Accurately modeling cellular response to perturbations (e.g. disease, compounds, genetic interventions) is a central goal of computational biology. Although models based on statistical and mechanistic approaches exist, no machine-learning based solution viable for unobserved, high-dimensional phenomena has yet been available. In addition, scGen is the first tool that predicts cellular response out-of-sample. This means that scGen, if trained on data that capture the effect of perturbations for a given system, is able to make reliable predictions for a different system. “For the first time, we have the opportunity to use data generated in one model system such as mouse and use the data to predict disease or therapy response in human patients,” said Mohammad Lotfollahi, PhD student (Helmholtz Zentrum München and Technische Universität München).

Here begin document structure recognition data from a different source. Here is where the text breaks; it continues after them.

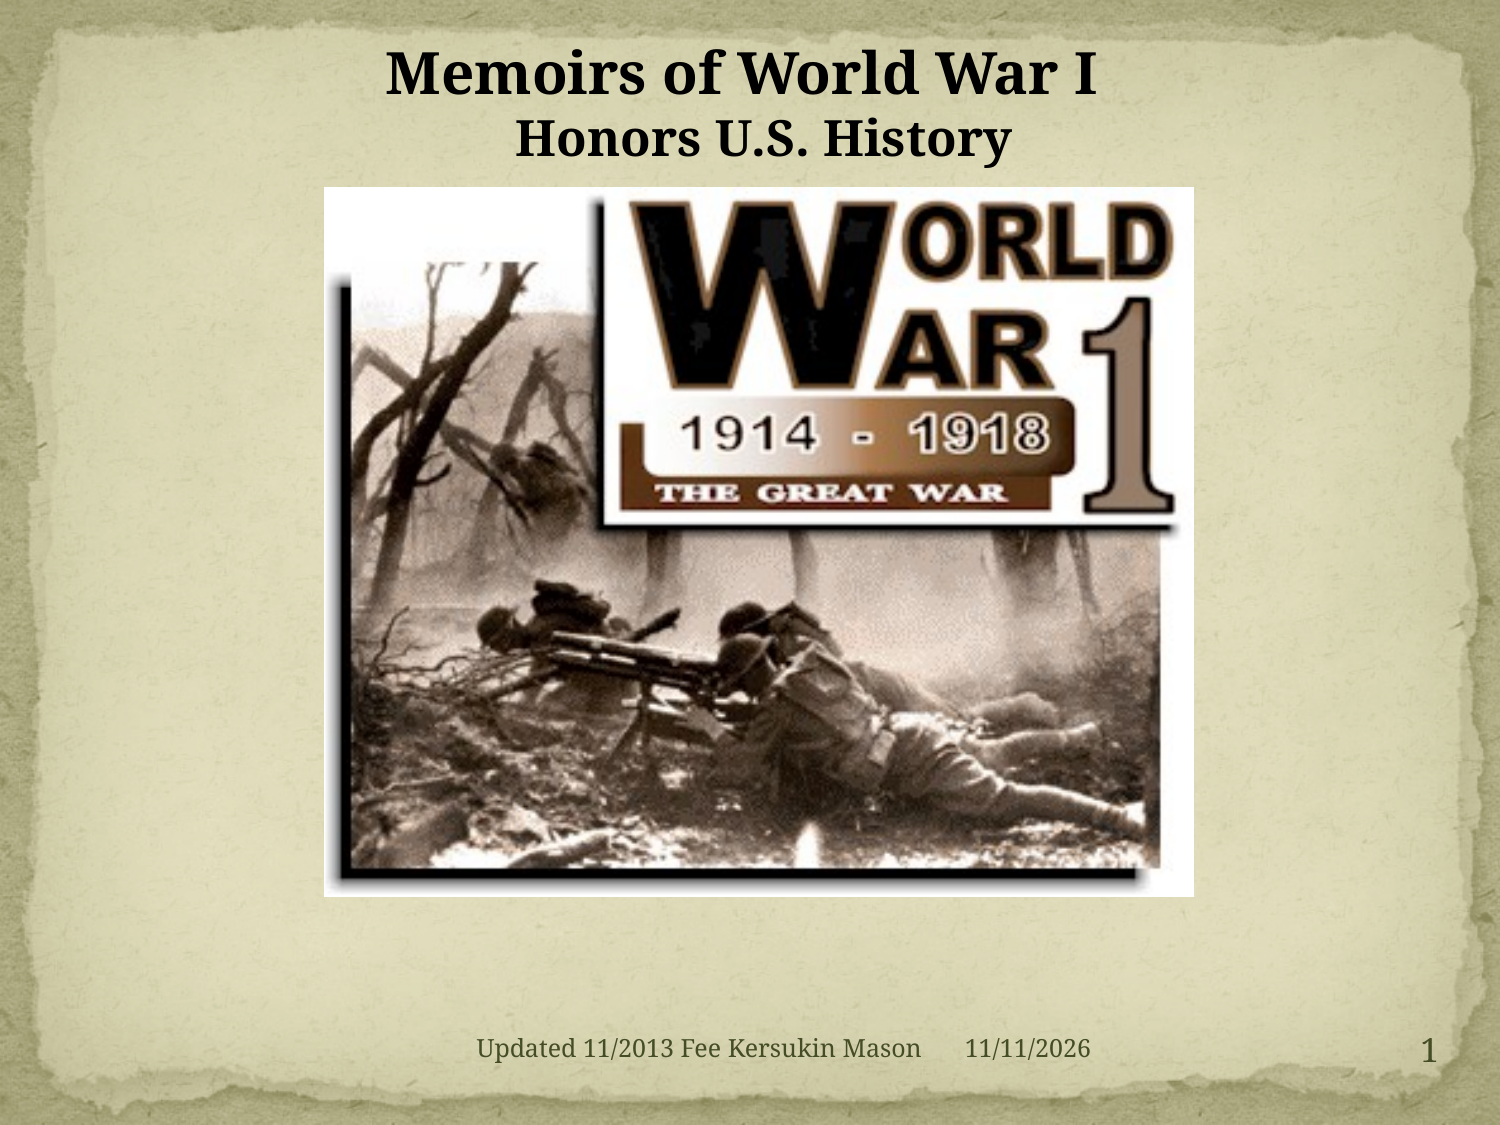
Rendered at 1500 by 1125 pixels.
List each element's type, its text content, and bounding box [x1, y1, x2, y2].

text_box Memoirs of World War I Honors U.S. History [60, 29, 1423, 217]
picture [324, 187, 1194, 897]
slide_number 1 [1379, 1014, 1480, 1089]
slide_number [950, 1017, 1375, 1081]
footer Updated 11/2013 Fee Kersukin Mason [350, 1017, 938, 1081]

scGen is a generative deep learning model that leverages ideas from image, sequence and language processing, and, for the first time, applies these ideas to model the behavior of a cell in silico. The next step for the team concerns the improving scGen to a fully data-driven formulation, increasing its predictive power to enable the study of combinations of perturbations. “We can now start optimizing scGen to answer more and more complex questions about diseases,” said Alex Wolf, Team Leader, and Fabian Theis, Director of the Institute of Computational Biology and Chair of Mathematical Modeling of Biological Systems at Technische Universität München.